Goal:
Rewrite the items below, changing "top-left" to "upper-left" each time it occurs and leaving everything else unchanged.

Saved entries

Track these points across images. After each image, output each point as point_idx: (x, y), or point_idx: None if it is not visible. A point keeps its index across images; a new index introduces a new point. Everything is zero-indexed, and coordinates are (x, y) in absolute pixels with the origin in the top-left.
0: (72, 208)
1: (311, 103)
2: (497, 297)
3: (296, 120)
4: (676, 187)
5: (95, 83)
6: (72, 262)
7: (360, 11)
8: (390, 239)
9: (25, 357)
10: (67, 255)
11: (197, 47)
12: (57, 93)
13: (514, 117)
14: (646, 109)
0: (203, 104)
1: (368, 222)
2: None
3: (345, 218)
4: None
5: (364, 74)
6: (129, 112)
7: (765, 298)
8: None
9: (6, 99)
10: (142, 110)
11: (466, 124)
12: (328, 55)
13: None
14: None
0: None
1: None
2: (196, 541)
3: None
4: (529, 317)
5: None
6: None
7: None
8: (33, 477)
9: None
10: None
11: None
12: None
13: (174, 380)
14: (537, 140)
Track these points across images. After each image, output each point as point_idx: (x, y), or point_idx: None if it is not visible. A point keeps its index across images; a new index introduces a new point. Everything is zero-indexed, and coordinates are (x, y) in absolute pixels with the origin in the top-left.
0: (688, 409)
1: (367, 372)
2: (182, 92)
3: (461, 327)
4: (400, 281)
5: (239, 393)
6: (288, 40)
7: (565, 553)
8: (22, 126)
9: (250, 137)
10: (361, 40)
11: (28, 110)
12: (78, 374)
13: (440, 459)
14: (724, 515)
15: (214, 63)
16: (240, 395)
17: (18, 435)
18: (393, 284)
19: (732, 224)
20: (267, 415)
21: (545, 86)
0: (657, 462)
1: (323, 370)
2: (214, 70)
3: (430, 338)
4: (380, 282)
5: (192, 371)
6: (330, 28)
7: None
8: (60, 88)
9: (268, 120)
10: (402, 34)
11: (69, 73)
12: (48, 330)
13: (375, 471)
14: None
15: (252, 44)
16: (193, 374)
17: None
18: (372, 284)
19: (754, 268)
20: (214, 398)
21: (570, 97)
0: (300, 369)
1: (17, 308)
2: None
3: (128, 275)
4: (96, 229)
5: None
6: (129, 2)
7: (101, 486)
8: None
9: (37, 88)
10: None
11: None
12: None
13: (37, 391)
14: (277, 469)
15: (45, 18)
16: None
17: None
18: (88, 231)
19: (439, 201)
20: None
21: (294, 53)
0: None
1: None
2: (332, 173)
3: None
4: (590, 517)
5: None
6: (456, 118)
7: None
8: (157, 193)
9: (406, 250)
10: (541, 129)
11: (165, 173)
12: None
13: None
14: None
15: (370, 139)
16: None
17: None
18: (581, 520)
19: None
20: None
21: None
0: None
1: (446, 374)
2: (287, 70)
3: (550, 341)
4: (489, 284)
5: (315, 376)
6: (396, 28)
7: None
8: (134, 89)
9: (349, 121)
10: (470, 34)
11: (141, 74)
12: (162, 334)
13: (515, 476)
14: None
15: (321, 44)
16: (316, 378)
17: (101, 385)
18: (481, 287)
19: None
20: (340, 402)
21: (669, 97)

Final answer:
Track these points across images. After each image, output each point as point_idx: (x, y), or point_idx: None if it is not visible. A point keeps its index across images; a new index introduces a new point. Everything is zero-indexed, and coordinates are (x, y) in absolute pixels with the origin in the upper-left.
0: (72, 208)
1: (311, 103)
2: (497, 297)
3: (296, 120)
4: (676, 187)
5: (95, 83)
6: (72, 262)
7: (360, 11)
8: (390, 239)
9: (25, 357)
10: (67, 255)
11: (197, 47)
12: (57, 93)
13: (514, 117)
14: (646, 109)
0: (203, 104)
1: (368, 222)
2: None
3: (345, 218)
4: None
5: (364, 74)
6: (129, 112)
7: (765, 298)
8: None
9: (6, 99)
10: (142, 110)
11: (466, 124)
12: (328, 55)
13: None
14: None
0: None
1: None
2: (196, 541)
3: None
4: (529, 317)
5: None
6: None
7: None
8: (33, 477)
9: None
10: None
11: None
12: None
13: (174, 380)
14: (537, 140)
Track these points across images. After each image, output each point as point_idx: (x, y), or point_idx: None if it is not visible. A point keeps its index across images; a new index introduces a new point. Everything is zero-indexed, and coordinates are (x, y) in absolute pixels with the origin in the upper-left.
0: (688, 409)
1: (367, 372)
2: (182, 92)
3: (461, 327)
4: (400, 281)
5: (239, 393)
6: (288, 40)
7: (565, 553)
8: (22, 126)
9: (250, 137)
10: (361, 40)
11: (28, 110)
12: (78, 374)
13: (440, 459)
14: (724, 515)
15: (214, 63)
16: (240, 395)
17: (18, 435)
18: (393, 284)
19: (732, 224)
20: (267, 415)
21: (545, 86)
0: (657, 462)
1: (323, 370)
2: (214, 70)
3: (430, 338)
4: (380, 282)
5: (192, 371)
6: (330, 28)
7: None
8: (60, 88)
9: (268, 120)
10: (402, 34)
11: (69, 73)
12: (48, 330)
13: (375, 471)
14: None
15: (252, 44)
16: (193, 374)
17: None
18: (372, 284)
19: (754, 268)
20: (214, 398)
21: (570, 97)
0: (300, 369)
1: (17, 308)
2: None
3: (128, 275)
4: (96, 229)
5: None
6: (129, 2)
7: (101, 486)
8: None
9: (37, 88)
10: None
11: None
12: None
13: (37, 391)
14: (277, 469)
15: (45, 18)
16: None
17: None
18: (88, 231)
19: (439, 201)
20: None
21: (294, 53)
0: None
1: None
2: (332, 173)
3: None
4: (590, 517)
5: None
6: (456, 118)
7: None
8: (157, 193)
9: (406, 250)
10: (541, 129)
11: (165, 173)
12: None
13: None
14: None
15: (370, 139)
16: None
17: None
18: (581, 520)
19: None
20: None
21: None
0: None
1: (446, 374)
2: (287, 70)
3: (550, 341)
4: (489, 284)
5: (315, 376)
6: (396, 28)
7: None
8: (134, 89)
9: (349, 121)
10: (470, 34)
11: (141, 74)
12: (162, 334)
13: (515, 476)
14: None
15: (321, 44)
16: (316, 378)
17: (101, 385)
18: (481, 287)
19: None
20: (340, 402)
21: (669, 97)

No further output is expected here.